Two details of the day remained with me. The first was how lost, and beyond being comforted his neighbour Michaila was. She was barely in her twenties when Grandad had become a friend as well as a neighbour, when he was missing his wife. She lived on the ground floor of the converted council house Grandad's flat was part of. Michaila seemed crushed on the day, and people like mother and Aunt Alice claiming their place as Grandads family and heirs, and the people who had to sort out his remains to clear the flat must have made Michaila's sense of even loss sharper. Mother was relatively thin, fit from all her gardening, Alice was, well, obese - not that anyone dare use such a term within earshot of her. She was known to be very quick to take offence. I saw the two of them, leaving the church and going across the nearby single traffic road bridge, to go to Grandad's flat just the other side. My first thought when I saw the width Alice's bulk take up so much of the narrowest point of the bridge was 'Laurel and Hardy!', particularly when in the comedy routines the fat one was more likely to hit on the thin one for false or no cause without warning.
The funeral was over by mid afternoon. I don't remember the order of events after the crowds disbursed. After being dutiful enough to arrive at the event with family by car, I have the impression that I wanted time alone and I found the easiest way to get that was suggesting that I go home by bus. By mutual agreement I did that. I still had to shoehorn into an agreeable moment a conversation within family that I was 'coming out as gay'.
My family were the masters of silently putting off the moment.

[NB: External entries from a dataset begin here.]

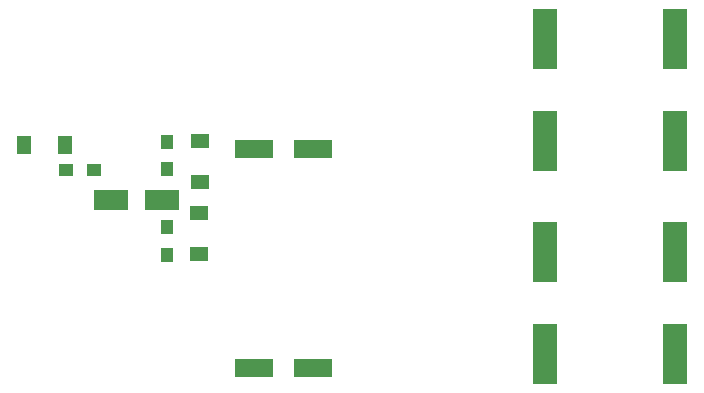
<source format=gbr>
%TF.GenerationSoftware,Altium Limited,Altium Designer,23.2.1 (34)*%
G04 Layer_Color=8421504*
%FSLAX45Y45*%
%MOMM*%
%TF.SameCoordinates,3015DBAE-21F6-41EF-B07E-3AD50EAB7A3F*%
%TF.FilePolarity,Positive*%
%TF.FileFunction,Paste,Top*%
%TF.Part,Single*%
G01*
G75*
%TA.AperFunction,SMDPad,CuDef*%
%ADD10R,3.20000X1.60000*%
%ADD11R,2.15000X5.10000*%
%ADD12R,2.95000X1.70000*%
%ADD13R,1.09220X1.24460*%
%ADD14R,1.50000X1.25000*%
%ADD15R,1.24460X1.09220*%
%ADD16R,1.25000X1.50000*%
%TA.AperFunction,Conductor*%
%ADD79C,0.70000*%
D10*
X3034000Y599100D02*
D03*
X2534000D02*
D03*
X3034000Y2453000D02*
D03*
X2534000D02*
D03*
D11*
X4998000Y725000D02*
D03*
Y1585000D02*
D03*
X6098000D02*
D03*
Y725000D02*
D03*
X6100000Y2525000D02*
D03*
Y3385000D02*
D03*
X5000000Y2525000D02*
D03*
Y3385000D02*
D03*
D12*
X1755000Y2022000D02*
D03*
X1325000D02*
D03*
D13*
X1800000Y2284570D02*
D03*
Y2519570D02*
D03*
Y1795070D02*
D03*
Y1560070D02*
D03*
D14*
X2076000Y2522500D02*
D03*
Y2177500D02*
D03*
X2065000Y1570500D02*
D03*
Y1915500D02*
D03*
D15*
X943930Y2277000D02*
D03*
X1178930D02*
D03*
D16*
X588500Y2493000D02*
D03*
X933500D02*
D03*
D79*
X6097130Y725871D02*
X6098000Y725000D01*
%TF.MD5,fa599516d55aa9190db8b77369993128*%
M02*

</source>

That evening in the parental house was quiet because the television was off: dad was at the pub. There was a lull between my sister, mother and I in which they were as near to being reflective after Grandad's funeral as my sisters young children would let us be. Since I was not going to be offered a better opening to speak I chose that moment. The conversation that followed must have been blocked out in peoples heads well before it was spoken out loud. My sister's spoke first. Her comment was vinegary and non-comital 'Well, we knew that all along.' which made me wonder why the subject had never been raised with me. The answer came from mother, 'You are not to tell your dad that you are going off to be gay', as if he might privately have thought that my being gay came from him, when and would not want to be told that. I could have said 'My being in the closet came from him. How do you tell a man who blanks parts of himself and blanks parts of other people's lives, when he does not want to know about them?' I thought that but did not say it. I did not want dad diverting the conversation from me with his absence. I chose to say 'Do you think he does not know already?' To save them having to ask further. The old defensiveness flared again when mother spoke of not bringing any boyfriend to see them because it would be provocative. At that moment the idea of me wanting to survey this hostile environment seemed absurd. I'd lose any friend who witnessed my family between the telly watching and illogical arguments the instant they saw them.
In the morning I had my breakfast, packed my bag, said a mechanical, detached, 'Goodbye' to mother, who was on her own in the house, and then left as if nothing had been said. There was nothing more to say. Much later, when I reflected on the deaths of my grandparents, I realised how much Gran's death bookended the start of my moving to Nottingham and away from my family and Grandad's death bookended the changes that I had reached with finding Russell and losing my fear of loneliness attached with me being gay. The change was generational.